Decolonizing Primary English Language Teaching

Decolonizing Primary English Language Teaching PDF Author: Mario E. López-Gopar
Publisher: Multilingual Matters
ISBN: 1783095784
Category : Foreign Language Study
Languages : en
Pages : 226

Book Description
This book tells the story of a project in Mexico which aimed to decolonize primary English teaching by building on research that suggests Indigenous students are struggling in educational systems and are discriminated against by the mainstream.
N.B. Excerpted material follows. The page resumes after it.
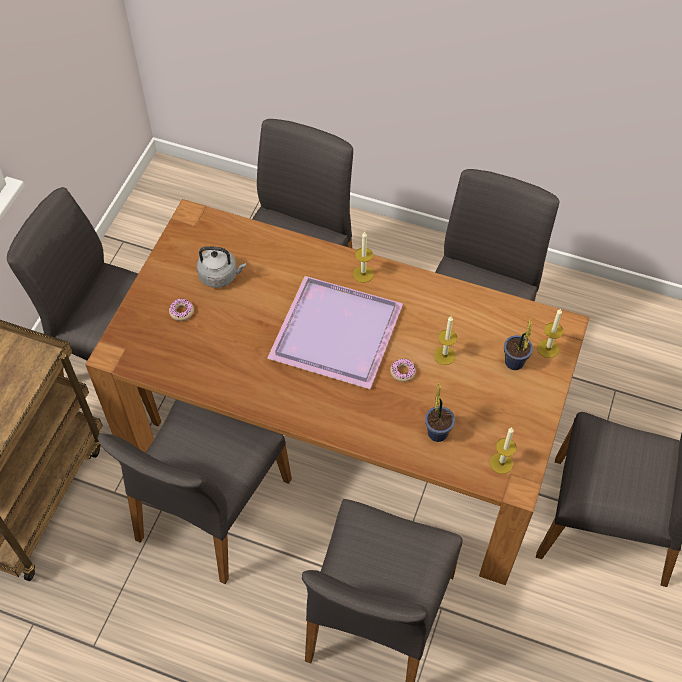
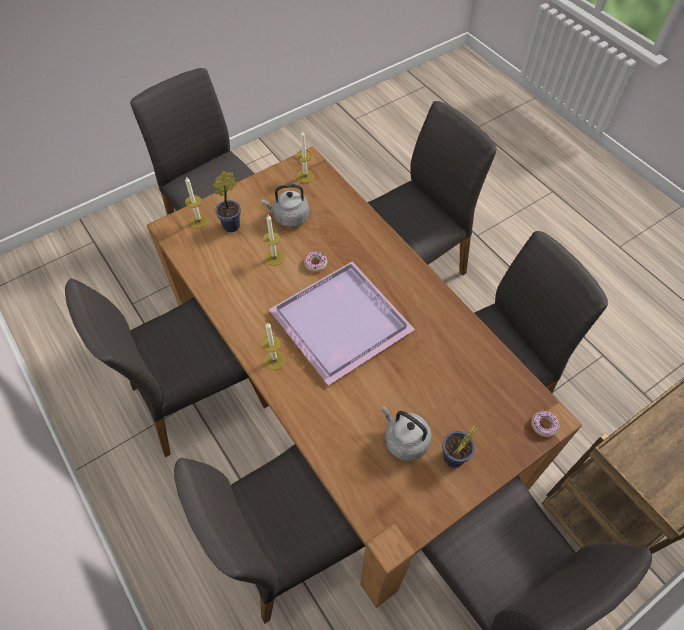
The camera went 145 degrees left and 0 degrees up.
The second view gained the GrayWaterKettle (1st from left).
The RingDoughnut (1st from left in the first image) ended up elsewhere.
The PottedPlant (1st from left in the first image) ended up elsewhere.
Led by their instructor, a group of student teachers aspired to challenge the apparent world phenomenon that associates English with “progress” and make English work in favor of Indigenous and othered children’s ways of being. The book uses stories as well as multimodality in the form of photos and videos to demonstrate how the English language can be used to open a dialogue with children about language ideologies. The approach helps to support minoritized and Indigenous languages and the development of respect for linguistic human rights worldwide.

Aztec, Mixtec and Zapotec Armies

Aztec, Mixtec and Zapotec Armies PDF Author: John Pohl
Publisher: Osprey Publishing
ISBN:
Category : History
Languages : en
Pages : 54

Book Description
Looks at the military organisation, weaponry, and tactics of the Indians of Mexico prior to the Spanish conquest, and describes the various wars they fought between themselves. Suggested level: secondary.

Words of the True Peoples/Palabras de los Seres Verdaderos

Words of the True Peoples/Palabras de los Seres Verdaderos PDF Author: Carlos Montemayor
Publisher: University of Texas Press
ISBN: 0292744749
Category : Literary Collections
Languages : en
Pages : 272

Book Description
As part of the larger, ongoing movement throughout Latin America to reclaim non-Hispanic cultural heritages and identities, indigenous writers in Mexico are reappropriating the written word in their ancestral tongues and in Spanish. As a result, the long-marginalized, innermost feelings, needs, and worldviews of Mexico's ten to twenty million indigenous peoples are now being widely revealed to the Western societies with which these peoples coexist. To contribute to this process and serve as a bridge of intercultural communication and understanding, this groundbreaking, three-volume anthology gathers works by the leading generation of writers in thirteen Mexican indigenous languages: Nahuatl, Maya, Tzotzil, Tzeltal, Tojolabal, Tabasco Chontal, Purepecha, Sierra Zapoteco, Isthmus Zapoteco, Mazateco, Ñahñu, Totonaco, and Huichol. Volume 1 contains narratives and essays by Mexican indigenous writers. Their texts appear first in their native language, followed by English and Spanish translations. Frischmann and Montemayor have abundantly annotated the English, Spanish, and indigenous-language texts and added glossaries and essays that trace the development of indigenous texts, literacy, and writing. These supporting materials make the anthology especially accessible and interesting for nonspecialist readers seeking a greater understanding of Mexico's indigenous peoples. The other volumes of this work will be Volume 2: Poetry/Poesía and Volume 3: Theater/Teatro.